Solo il cuore, appunto la coscienza integrale, nello Spirito sereno è nella naturale apertura di tutto l’uomo. Rientriamo in contatto con la nostra umanità semplice, libera e con tutta la viva realtà. Oggi la stessa scienza, in crisi perché la vita reale non può venire ingabbiata in logiche schematiche, cerca il contatto con la realtà concreta finendo nel pragmatismo per i riduttivismi summenzionati. Si passa da Platone, dal razionalismo o nel migliore dei casi dallo spiritualismo, ad Aristotele, invece di cercare, per un non credente tendenzialmente, il concreto discernere divino e umano nello Spirito sereno del Gesù dei vangeli.
Il risultato di queste paralisi, di queste chiusure, è il non avvedersi del problema profondo che fontalmente orienta la vita, l’incontrarsi. Il tradizionalista resta nei suoi schemi logici astratti, il modernista cerca un cambiamento che però è pensato a tavolino o vissuto in modo meramente pratico. Dunque orientamenti che paradossalmente consolidano le perplessità degli altri.
Gli schematismi favoriscono il tecnicismo, lo svuotamento delle persone, il prevalere degli apparati con i loro codici uniformanti. La mancata viva e libera partecipazione favorisce tali meccanicismi. La gente spogliata di ogni cosa viene sempre più manipolata, anche da chi si oppone in modo istintivo, passando, come visto, al meccanicismo opposto. La società va verso il crollo e, incanalata da questi orientamenti, sembra non poter fare altro che subire un destino.

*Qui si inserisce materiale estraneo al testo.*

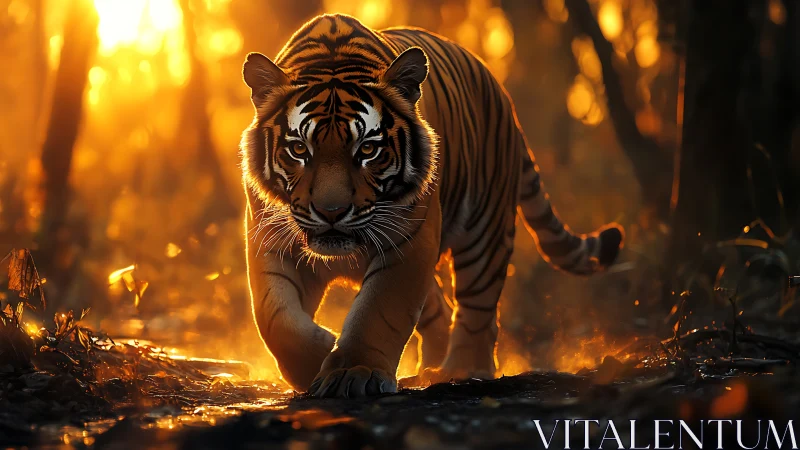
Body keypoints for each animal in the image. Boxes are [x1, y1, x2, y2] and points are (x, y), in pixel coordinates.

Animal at [241, 13, 623, 398]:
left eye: (367, 150)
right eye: (299, 150)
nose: (331, 212)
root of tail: (503, 97)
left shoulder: (408, 241)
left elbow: (379, 311)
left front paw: (353, 372)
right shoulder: (270, 240)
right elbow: (274, 317)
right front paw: (316, 358)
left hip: (484, 233)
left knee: (477, 310)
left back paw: (461, 370)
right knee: (439, 308)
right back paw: (429, 368)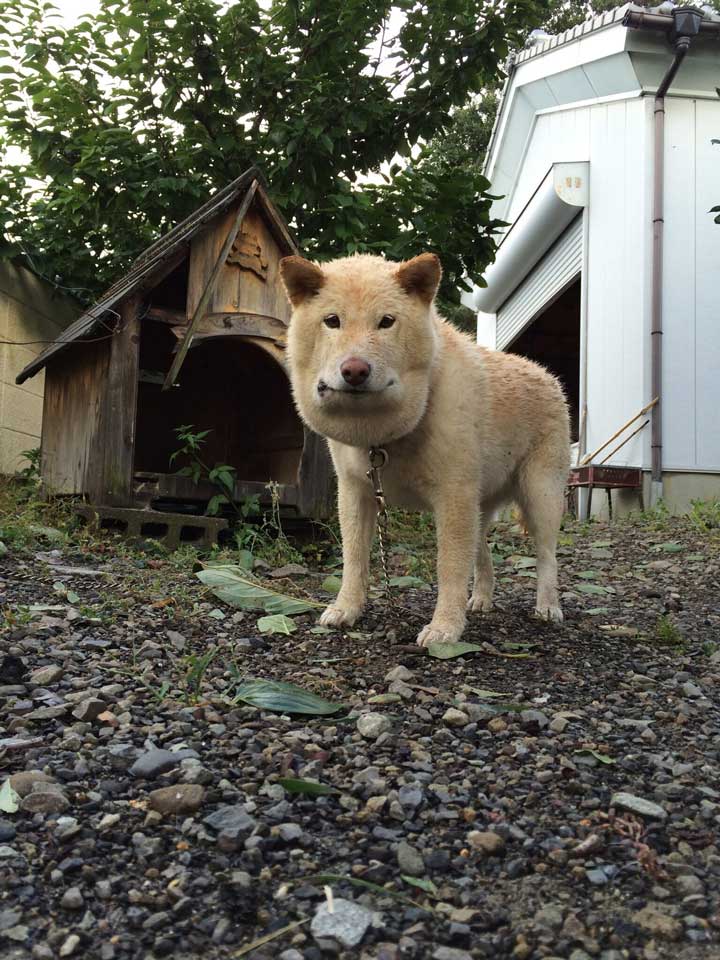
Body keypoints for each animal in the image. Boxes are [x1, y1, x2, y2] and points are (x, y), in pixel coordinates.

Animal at [280, 251, 568, 648]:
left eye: (386, 322)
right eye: (332, 321)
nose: (354, 370)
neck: (384, 437)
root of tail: (549, 377)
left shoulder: (453, 497)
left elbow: (450, 567)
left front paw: (445, 628)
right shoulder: (355, 492)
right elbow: (354, 559)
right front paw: (346, 609)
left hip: (540, 496)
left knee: (546, 557)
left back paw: (547, 607)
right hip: (480, 505)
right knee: (483, 555)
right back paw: (481, 599)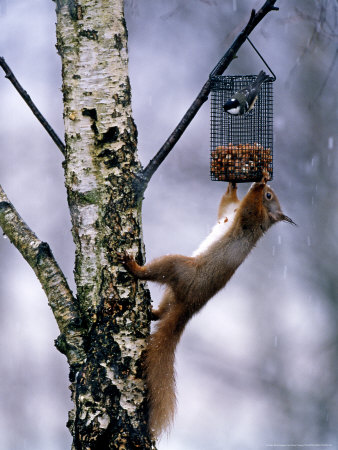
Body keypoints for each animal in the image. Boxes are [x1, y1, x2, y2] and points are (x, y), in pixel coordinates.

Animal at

Sarà un grave crollo a costringere a cercare un salto di qualità, l’uscita dal razionalismo, o una lenta maturazione anche tra qualcuno nelle elites potrà in tempo innescare e diffondere una rinascita? Ci saranno al tempo maturo doni particolari dal cielo, anche nel loro poter toccare il cuore di molti? Certo, mentre molti potenti rischiano di restare chiusi nei loro palazzi, ancora una volta la gente più facilmente può beneficiare concretamente di chi le viene concretamente vicino nel quotidiano con un discernimento più adeguato, più attento alle specifiche vite personali, agli specifici bisogni. Forse questi contrasti e questi travagli faranno maturare nel quotidiano, tra le persone, il bisogno di un traboccamento verso una umanità semplice, in cerca graduale, a misura, della propria serena identità e nello scambio con gli altri. Superando gli opposti scogli delle astrazioni e delle soluzioni meramente funzionali. Forse da qui germoglierà gradualmente, se non vi saranno catastrofi in tutto definitive, una società rinnovata.